The Earl of Erroll: My Lords, this is an enormous sum for small internet service providers. The market has some very big players and I am quite sure that £250,000 will be neither here nor there to them. They will just pass it on to their people. However, there are some very small people in this market who are very dedicated and who provide very select services and this will just wipe them out. The Minister may say that Ofcom would not dream of levying that scale of fine, in which case we should make it conditional that fines must be proportionate to turnover. Given the power, people end up bullying people and that would be very dangerous. If we leave this enormous sum in the Bill, it will be misused.
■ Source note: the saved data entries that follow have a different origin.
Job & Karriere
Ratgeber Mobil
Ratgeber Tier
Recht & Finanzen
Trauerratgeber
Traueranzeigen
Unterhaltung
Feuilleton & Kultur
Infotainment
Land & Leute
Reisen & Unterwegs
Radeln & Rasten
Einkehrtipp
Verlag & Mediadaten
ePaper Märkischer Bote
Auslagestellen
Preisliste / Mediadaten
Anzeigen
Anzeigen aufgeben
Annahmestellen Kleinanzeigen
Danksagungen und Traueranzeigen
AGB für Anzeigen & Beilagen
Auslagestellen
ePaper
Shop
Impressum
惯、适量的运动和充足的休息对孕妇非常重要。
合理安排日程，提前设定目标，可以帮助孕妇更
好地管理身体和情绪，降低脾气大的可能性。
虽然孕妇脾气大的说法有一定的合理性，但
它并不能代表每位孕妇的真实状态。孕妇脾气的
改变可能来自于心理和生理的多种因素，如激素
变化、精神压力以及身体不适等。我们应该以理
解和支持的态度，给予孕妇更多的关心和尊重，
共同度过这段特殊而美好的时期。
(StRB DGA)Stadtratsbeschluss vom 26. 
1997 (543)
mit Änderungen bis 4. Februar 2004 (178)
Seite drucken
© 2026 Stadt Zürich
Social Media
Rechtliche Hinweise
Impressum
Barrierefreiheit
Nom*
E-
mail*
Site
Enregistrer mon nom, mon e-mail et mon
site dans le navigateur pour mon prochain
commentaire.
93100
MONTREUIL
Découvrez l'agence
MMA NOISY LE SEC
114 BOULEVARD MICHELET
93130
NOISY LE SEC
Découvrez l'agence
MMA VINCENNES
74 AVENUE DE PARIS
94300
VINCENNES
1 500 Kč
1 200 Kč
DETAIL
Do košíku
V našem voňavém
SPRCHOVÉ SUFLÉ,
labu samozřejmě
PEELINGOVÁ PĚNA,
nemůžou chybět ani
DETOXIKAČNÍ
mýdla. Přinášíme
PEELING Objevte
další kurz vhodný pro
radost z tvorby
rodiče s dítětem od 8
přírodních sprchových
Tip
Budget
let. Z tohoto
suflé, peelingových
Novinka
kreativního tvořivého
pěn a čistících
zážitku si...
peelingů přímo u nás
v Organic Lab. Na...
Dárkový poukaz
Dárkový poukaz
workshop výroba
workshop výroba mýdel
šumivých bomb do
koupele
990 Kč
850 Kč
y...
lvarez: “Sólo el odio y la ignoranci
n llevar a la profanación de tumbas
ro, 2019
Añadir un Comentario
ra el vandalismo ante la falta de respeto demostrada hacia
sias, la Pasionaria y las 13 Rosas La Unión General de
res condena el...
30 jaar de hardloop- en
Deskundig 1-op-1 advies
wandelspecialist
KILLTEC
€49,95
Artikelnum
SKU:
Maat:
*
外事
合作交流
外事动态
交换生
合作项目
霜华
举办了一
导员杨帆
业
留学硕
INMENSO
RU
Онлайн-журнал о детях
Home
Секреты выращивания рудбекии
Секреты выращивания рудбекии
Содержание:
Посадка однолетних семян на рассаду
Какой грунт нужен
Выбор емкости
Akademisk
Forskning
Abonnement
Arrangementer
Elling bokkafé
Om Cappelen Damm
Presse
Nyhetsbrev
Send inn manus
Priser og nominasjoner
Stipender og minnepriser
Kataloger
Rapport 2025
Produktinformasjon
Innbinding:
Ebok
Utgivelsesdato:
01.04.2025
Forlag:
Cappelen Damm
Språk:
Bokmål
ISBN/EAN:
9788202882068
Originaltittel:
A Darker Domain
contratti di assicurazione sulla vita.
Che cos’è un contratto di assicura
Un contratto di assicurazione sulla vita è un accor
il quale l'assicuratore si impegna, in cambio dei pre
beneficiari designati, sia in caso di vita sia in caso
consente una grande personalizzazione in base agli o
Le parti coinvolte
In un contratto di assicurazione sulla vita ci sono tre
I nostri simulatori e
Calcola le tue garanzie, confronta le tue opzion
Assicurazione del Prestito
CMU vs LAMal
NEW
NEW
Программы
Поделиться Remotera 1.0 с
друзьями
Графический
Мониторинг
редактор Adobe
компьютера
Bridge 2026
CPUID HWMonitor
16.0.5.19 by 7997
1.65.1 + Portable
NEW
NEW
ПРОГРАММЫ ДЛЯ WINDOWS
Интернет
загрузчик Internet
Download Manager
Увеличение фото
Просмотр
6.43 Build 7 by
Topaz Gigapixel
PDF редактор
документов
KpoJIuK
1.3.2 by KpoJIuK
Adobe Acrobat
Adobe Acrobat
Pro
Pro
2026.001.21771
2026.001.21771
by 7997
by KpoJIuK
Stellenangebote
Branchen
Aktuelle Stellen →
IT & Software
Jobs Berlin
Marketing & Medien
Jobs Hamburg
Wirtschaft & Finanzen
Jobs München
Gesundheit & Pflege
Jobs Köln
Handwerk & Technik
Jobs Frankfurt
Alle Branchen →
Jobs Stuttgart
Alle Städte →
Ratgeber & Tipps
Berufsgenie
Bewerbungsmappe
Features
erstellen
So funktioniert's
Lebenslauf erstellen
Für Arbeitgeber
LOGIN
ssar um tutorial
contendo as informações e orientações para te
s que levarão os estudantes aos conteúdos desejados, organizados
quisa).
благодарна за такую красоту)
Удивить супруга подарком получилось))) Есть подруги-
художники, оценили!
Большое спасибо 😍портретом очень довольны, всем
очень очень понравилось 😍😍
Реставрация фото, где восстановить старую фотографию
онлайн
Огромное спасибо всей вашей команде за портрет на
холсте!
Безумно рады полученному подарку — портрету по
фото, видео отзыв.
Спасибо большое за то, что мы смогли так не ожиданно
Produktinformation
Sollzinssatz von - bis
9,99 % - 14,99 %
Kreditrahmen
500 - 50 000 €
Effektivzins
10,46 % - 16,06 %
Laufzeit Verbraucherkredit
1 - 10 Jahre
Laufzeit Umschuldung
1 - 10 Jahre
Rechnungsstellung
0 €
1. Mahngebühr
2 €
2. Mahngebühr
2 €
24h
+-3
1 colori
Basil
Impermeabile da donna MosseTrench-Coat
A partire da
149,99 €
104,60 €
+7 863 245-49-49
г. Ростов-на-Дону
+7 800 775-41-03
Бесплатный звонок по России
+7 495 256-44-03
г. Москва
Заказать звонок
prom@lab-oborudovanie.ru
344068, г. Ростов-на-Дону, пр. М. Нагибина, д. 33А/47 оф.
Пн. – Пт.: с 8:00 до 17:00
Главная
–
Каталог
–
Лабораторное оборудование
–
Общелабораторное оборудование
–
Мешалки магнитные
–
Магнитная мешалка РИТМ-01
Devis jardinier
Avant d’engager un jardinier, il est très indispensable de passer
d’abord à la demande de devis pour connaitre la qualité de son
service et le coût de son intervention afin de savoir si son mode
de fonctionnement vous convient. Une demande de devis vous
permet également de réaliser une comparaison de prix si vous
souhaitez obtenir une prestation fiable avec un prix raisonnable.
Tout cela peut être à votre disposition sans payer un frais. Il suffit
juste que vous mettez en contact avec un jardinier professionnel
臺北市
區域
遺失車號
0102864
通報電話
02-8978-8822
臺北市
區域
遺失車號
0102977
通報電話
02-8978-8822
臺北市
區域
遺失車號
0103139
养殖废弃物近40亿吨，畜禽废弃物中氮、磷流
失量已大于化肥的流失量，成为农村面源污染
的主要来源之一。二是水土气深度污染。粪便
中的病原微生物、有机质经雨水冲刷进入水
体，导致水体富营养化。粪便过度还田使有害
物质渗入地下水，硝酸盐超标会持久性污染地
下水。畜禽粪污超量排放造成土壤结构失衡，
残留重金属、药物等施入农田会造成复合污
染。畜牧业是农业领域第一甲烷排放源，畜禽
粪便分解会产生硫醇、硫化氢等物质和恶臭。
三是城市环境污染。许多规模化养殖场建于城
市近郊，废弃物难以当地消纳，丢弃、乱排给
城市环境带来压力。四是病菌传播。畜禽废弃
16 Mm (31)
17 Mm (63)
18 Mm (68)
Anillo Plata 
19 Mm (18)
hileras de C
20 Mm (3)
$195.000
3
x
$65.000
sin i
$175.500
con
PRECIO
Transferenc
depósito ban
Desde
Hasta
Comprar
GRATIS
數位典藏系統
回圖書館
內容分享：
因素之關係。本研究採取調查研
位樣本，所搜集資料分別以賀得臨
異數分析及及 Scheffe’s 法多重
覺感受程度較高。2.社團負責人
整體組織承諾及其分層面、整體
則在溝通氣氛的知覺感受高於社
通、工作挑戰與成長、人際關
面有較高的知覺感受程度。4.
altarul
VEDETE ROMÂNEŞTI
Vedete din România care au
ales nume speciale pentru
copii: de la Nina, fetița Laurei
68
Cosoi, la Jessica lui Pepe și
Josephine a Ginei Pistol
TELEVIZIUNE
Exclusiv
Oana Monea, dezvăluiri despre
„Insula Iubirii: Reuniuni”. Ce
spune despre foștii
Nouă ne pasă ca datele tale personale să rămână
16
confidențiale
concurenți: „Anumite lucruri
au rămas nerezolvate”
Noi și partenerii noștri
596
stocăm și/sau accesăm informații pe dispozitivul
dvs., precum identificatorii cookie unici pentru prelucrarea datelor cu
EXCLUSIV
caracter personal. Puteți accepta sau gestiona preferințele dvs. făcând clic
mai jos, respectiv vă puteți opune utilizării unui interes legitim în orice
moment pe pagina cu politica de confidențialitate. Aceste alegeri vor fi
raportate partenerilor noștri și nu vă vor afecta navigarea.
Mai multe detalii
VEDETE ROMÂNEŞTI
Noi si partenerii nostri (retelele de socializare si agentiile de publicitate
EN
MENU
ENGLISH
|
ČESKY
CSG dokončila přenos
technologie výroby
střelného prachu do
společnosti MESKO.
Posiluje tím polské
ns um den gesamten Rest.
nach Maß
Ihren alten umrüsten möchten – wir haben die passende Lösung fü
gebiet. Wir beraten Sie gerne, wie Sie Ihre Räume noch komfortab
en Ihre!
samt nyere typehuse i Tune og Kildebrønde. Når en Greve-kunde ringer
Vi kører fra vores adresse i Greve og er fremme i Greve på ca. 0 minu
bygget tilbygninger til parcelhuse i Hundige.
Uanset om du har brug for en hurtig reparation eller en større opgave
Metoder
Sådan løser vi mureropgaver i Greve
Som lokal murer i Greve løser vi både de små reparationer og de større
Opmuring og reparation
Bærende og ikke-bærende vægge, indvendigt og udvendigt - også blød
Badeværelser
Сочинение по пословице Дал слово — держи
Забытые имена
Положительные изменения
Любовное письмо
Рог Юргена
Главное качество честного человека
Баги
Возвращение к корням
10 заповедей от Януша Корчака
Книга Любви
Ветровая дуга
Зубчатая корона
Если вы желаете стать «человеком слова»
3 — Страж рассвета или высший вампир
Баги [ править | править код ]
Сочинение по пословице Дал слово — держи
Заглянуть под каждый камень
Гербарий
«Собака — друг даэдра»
Lord Howard of Rising: My Lords, my amendment in this group removes the power of the Secretary of State to raise the maximum penalty by statutory instrument. As has been said, £250,000 is a great deal of money. It is hard to imagine that this sum will not be a sufficient deterrent against an internet service provider breaching the obligations of the code. If such a sum turns out to be inadequate in enforcing compliance, the priority should be to examine what is so hard to follow in the code. For an internet service provider to take a £250,000 hit rather than implement technical measures or send notification letters suggests there is something very wrong with the process. That is where the Government should seek a solution.
Lord Faulkner of Worcester: My Lords, I thank those noble Lords who have taken part in this debate but I am afraid we do not agree with any of the points that have been made. We do not think that Amendment 197A would be regarded by anyone as one which reinforces the seriousness of what this legislation is trying to achieve including, I suspect, most internet service suppliers if they were being frank. We must take into account the sheer scale of the companies involved. They will range from medium-sized companies to some multinational corporate giants.
A point to be borne in mind is that this is the maximum penalty. We would not expect it to be applied too often-perhaps not at all-to any smaller bodies which find themselves in contravention. The text makes it clear that this has to be both appropriate and proportionate to the contravention. However, it must be right to retain the deterrent effect of a significant sum.
Amendment 198 would effectively set the maximum penalty in stone for all time. We do not believe that it would be appropriate to do that either. The maximum penalty is a significant one of £250,000, but against that must be set the huge scale of the bodies being regulated and the need to provide a route through which such maximum penalties will remain an appropriate deterrent into the future. What is certainly a hefty figure now may not seem so in 10 or 20 years and we should take care when a specific sum is mentioned to allow that sum to be changed as circumstances change.